Aim of the task:
I need the number of lines in the listing below that include the string "puede", and only that number.

-------- Data

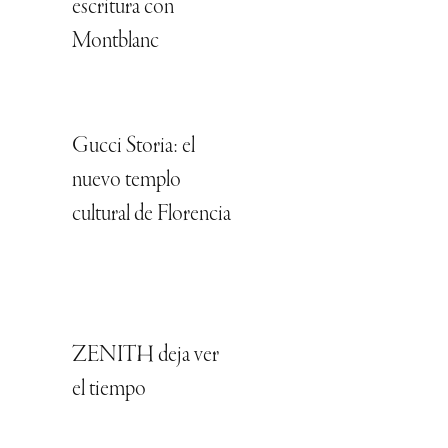
escritura con
Montblanc
Gucci Storia: el
nuevo templo
cultural de Florencia
ZENITH deja ver
el tiempo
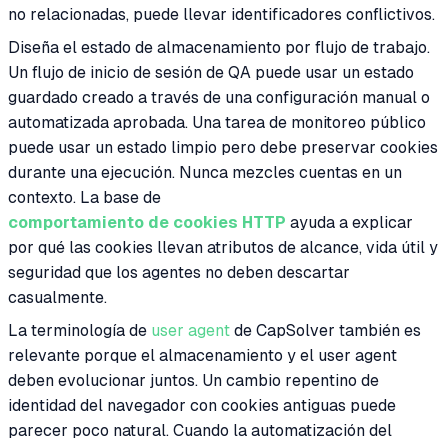
no relacionadas, puede llevar identificadores conflictivos.
Diseña el estado de almacenamiento por flujo de trabajo.
Un flujo de inicio de sesión de QA puede usar un estado
guardado creado a través de una configuración manual o
automatizada aprobada. Una tarea de monitoreo público
puede usar un estado limpio pero debe preservar cookies
durante una ejecución. Nunca mezcles cuentas en un
contexto. La base de
comportamiento de cookies HTTP
ayuda a explicar
por qué las cookies llevan atributos de alcance, vida útil y
seguridad que los agentes no deben descartar
casualmente.
La terminología de
user agent
de CapSolver también es
relevante porque el almacenamiento y el user agent
deben evolucionar juntos. Un cambio repentino de
identidad del navegador con cookies antiguas puede
parecer poco natural. Cuando la automatización del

----------------

Solution:
4